Ventura-Based Retailer Patagonia Endorses Senate Candidates, Citing ‘Unprecedented Threats to Our Public Lands’

Patagonia, the clothing retailer based in Ventura, is taking a political stand.

The outdoor goods and apparel store threw its weight behind two Democratic candidates: Jacky Rosen, who is running for Senate in Nevada, and Senator Jon Tester who is running for re-election in Montana.

It’s the first time Patagonia has made political endorsements.

In a statement on Friday, the company said it is making the move “because of the urgent and unprecedented threats to our public lands and waters.” The two candidates will help protect natural resources in Nevada and Montana, the company said.

“We need [Rosen’s] leadership to protect Nevada’s economy and the basic health of its people, so the business community can thrive and so Nevadans can prosper,” Patagonia CEO Rose Marcario said in a statement. Founder Yvon Chouinard added that Tester “is a real advocate for hunters, hikers and Montana’s thriving outdoor economy.”

Patagonia said it has no interest in partisanship. Instead, “it’s about standing up for the millions of Americans who want to see wild places protected for future generations.”

The company employs more than 650 people in Nevada, where its global distribution center is based, and has an important outlet store in Montana, it said.

Environmentalism is a core part of Patagonia’s mission.

In 2016, the company donated the $10 million it made in sales on Black Friday to grassroots environmental groups fighting to protect vital natural resources. It encourages people to cut down on waste and makes clothing using organic cotton and recycled fabrics.

Though this is the first time Patagonia has endorsed specific candidates, the company has been vocal about the importance of civic engagement.

Two years ago, Patagonia closed all of its retail stores and gave all employees a paid day off to vote. It plans to do the same on election day this year.

“This time, we’re actively encouraging other companies to join us,” Marcario said in a June blog post announcing the 2018 plan, “because no American should have to choose between a paycheck and fulfilling his or her duty as a citizen.”

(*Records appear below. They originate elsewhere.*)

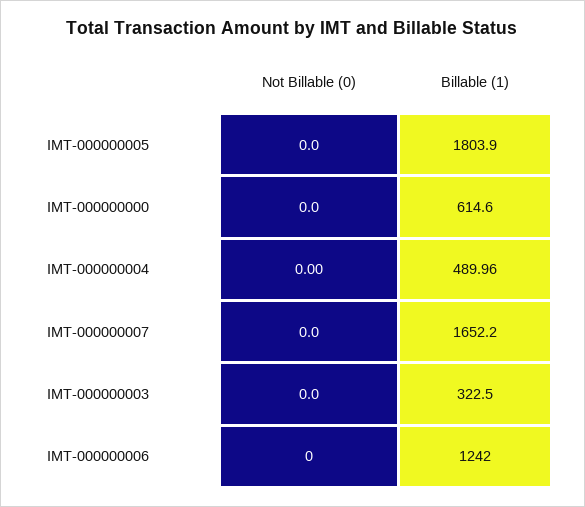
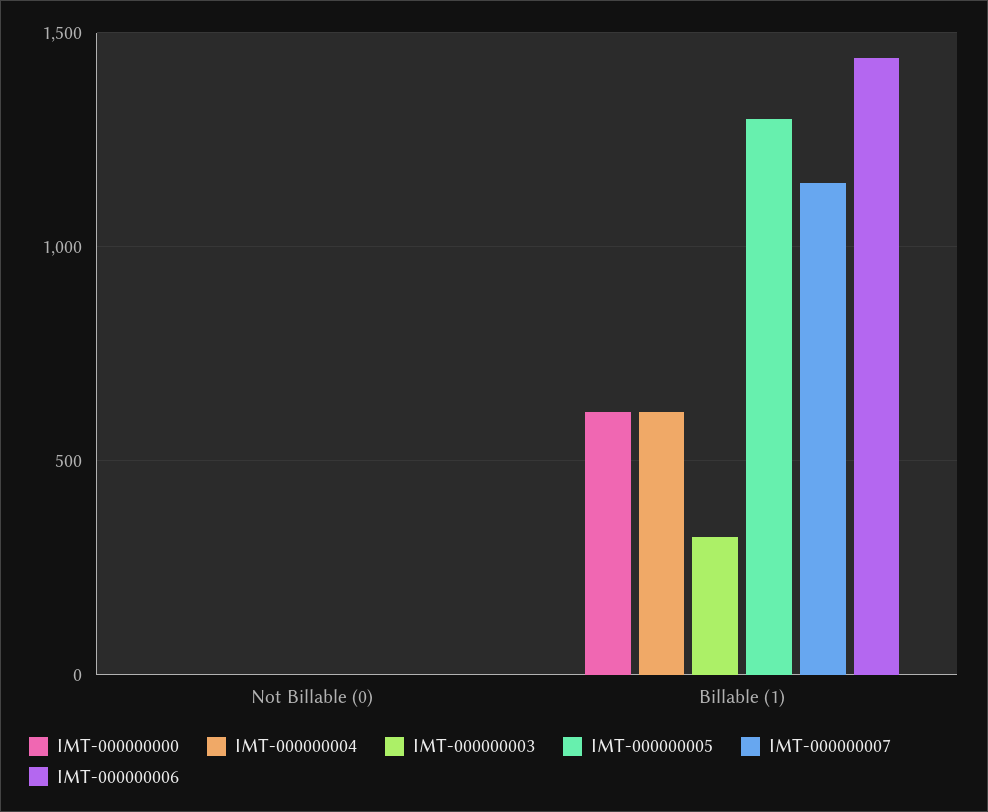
IMT-000000005, Billable (1): 1803.9 -> 1300
IMT-000000004, Billable (1): 489.96 -> 600
IMT-000000007, Billable (1): 1652.2 -> 1150
IMT-000000006, Billable (1): 1242 -> 1450

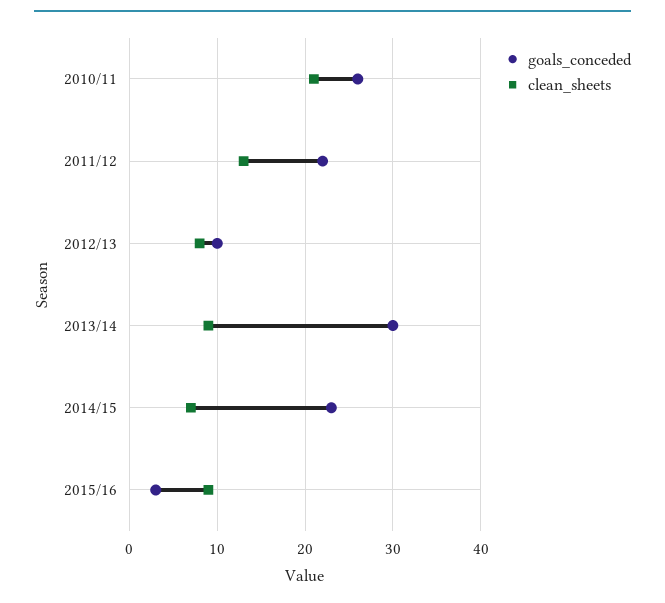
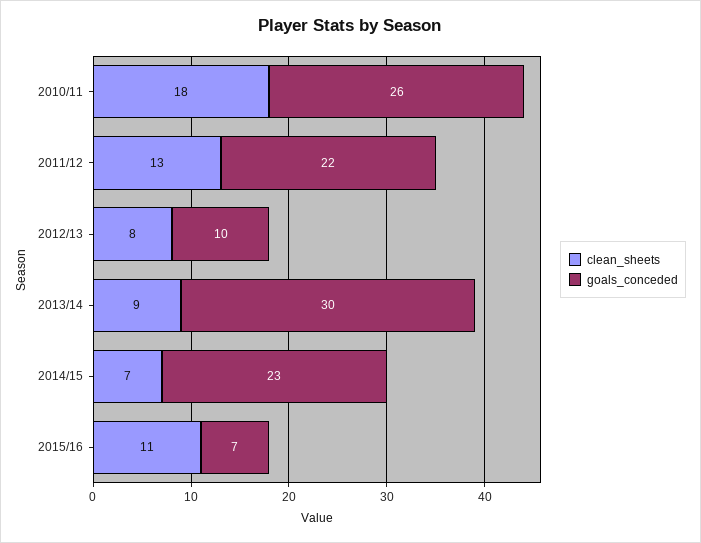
clean_sheets, 2010/11: 21 -> 18
goals_conceded, 2015/16: 3 -> 7
clean_sheets, 2015/16: 9 -> 11

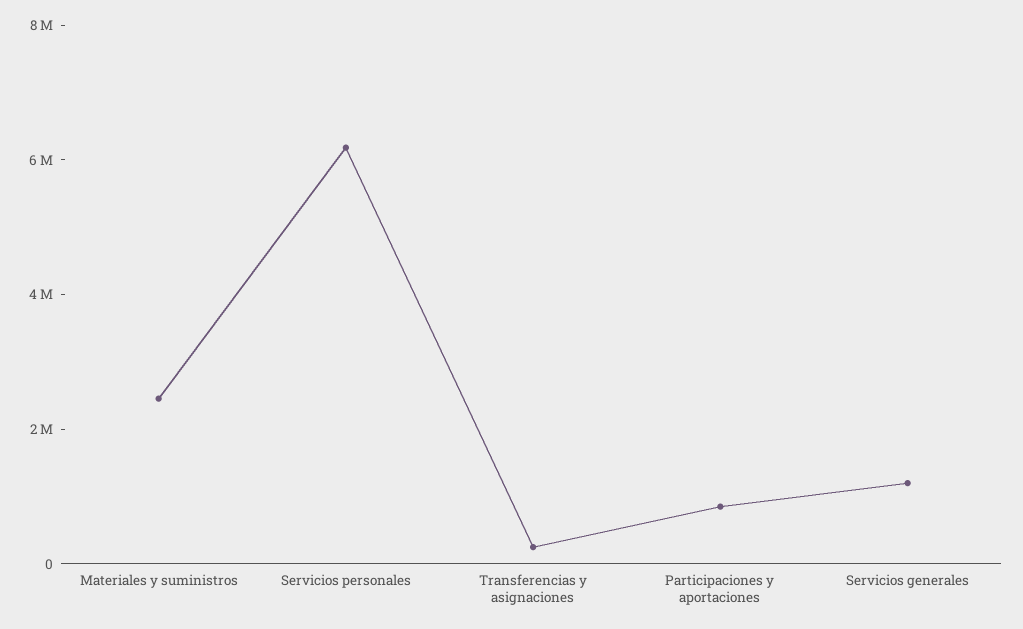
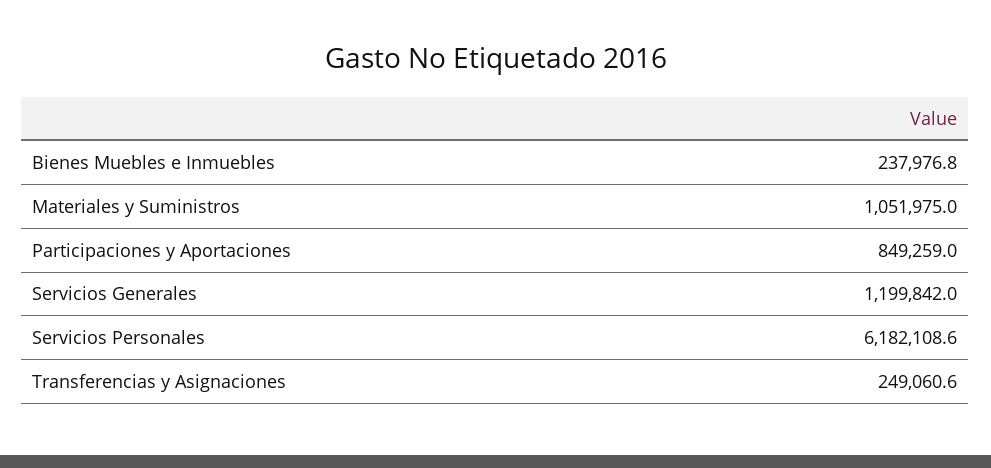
Materiales y suministros: 2500000 -> 1051975
Bienes Muebles e Inmuebles: none -> 237976.8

Patagonia is also a part of the Time to Vote campaign, a nonpartisan effort by CEOs to help increase voter turnout during the midterm elections.

The company has also been a vocal critic of President Donald Trump’s environmental policies.

Last year, Trump said he would follow Interior Secretary Ryan Zinke’s recommendations to significantly reduce two national monuments, Bears Ears and Grand Staircase-Escalante. The company offered a stern response, telling customers that “the president stole your land,”and encouraging them to take action.

The endorsements appeared on Patagonia’s website, social media channels and in emails to customers.